Output as a JSON list of strings the lines of the entries below, one string per line. Begin at the line that has "Reading left to right, transcribe" and stop after the line that has "Reading right to", omitting blank lines and the pictures.

GIVEN RECORDS:
========

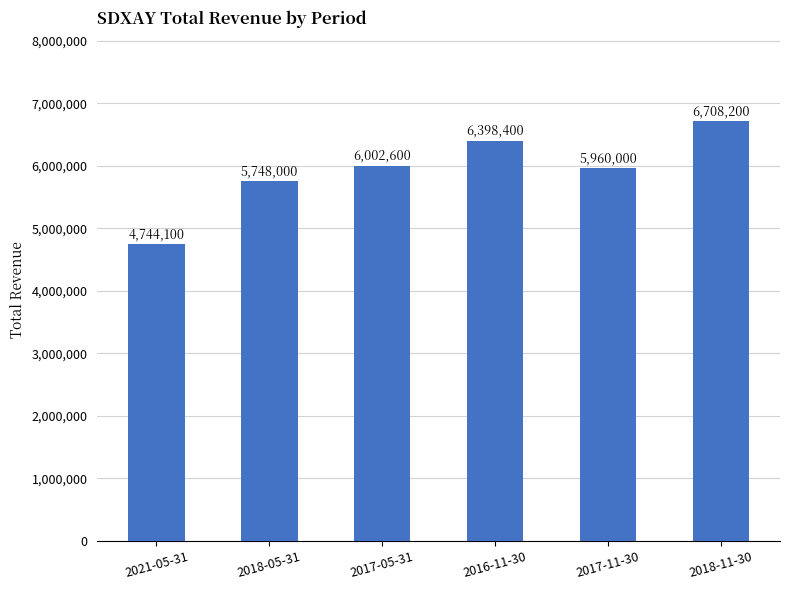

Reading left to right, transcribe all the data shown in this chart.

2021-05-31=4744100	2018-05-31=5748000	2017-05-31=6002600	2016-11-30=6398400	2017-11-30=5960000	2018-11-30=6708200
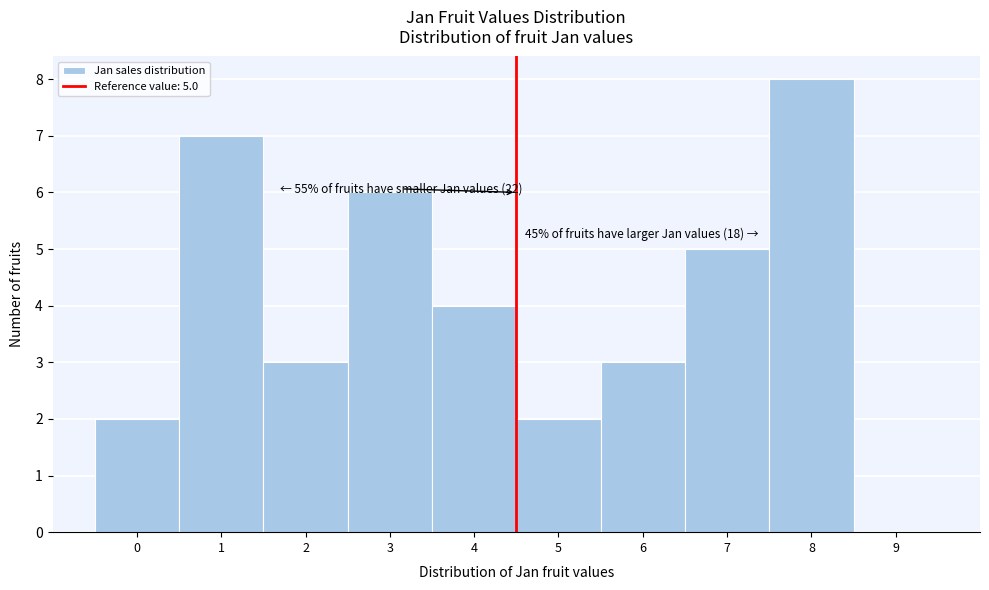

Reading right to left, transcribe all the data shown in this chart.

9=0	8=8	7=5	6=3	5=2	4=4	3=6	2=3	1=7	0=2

========

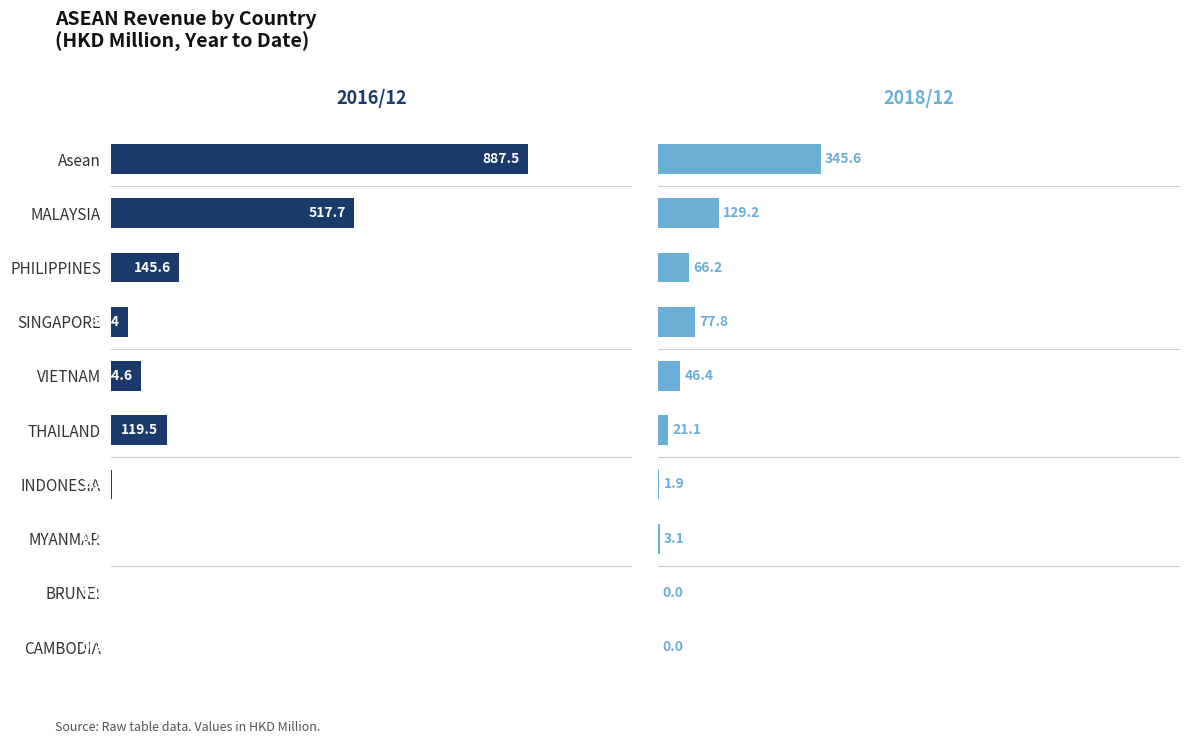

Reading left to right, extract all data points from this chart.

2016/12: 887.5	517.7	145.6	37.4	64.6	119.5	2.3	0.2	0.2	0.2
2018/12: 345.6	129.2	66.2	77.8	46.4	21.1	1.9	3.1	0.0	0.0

========

PROBLEM SOLUTION:
[
  "Reading left to right, transcribe all the data shown in this chart.",
  "2021-05-31=4744100\t2018-05-31=5748000\t2017-05-31=6002600\t2016-11-30=6398400\t2017-11-30=5960000\t2018-11-30=6708200",
  "Reading right to left, transcribe all the data shown in this chart."
]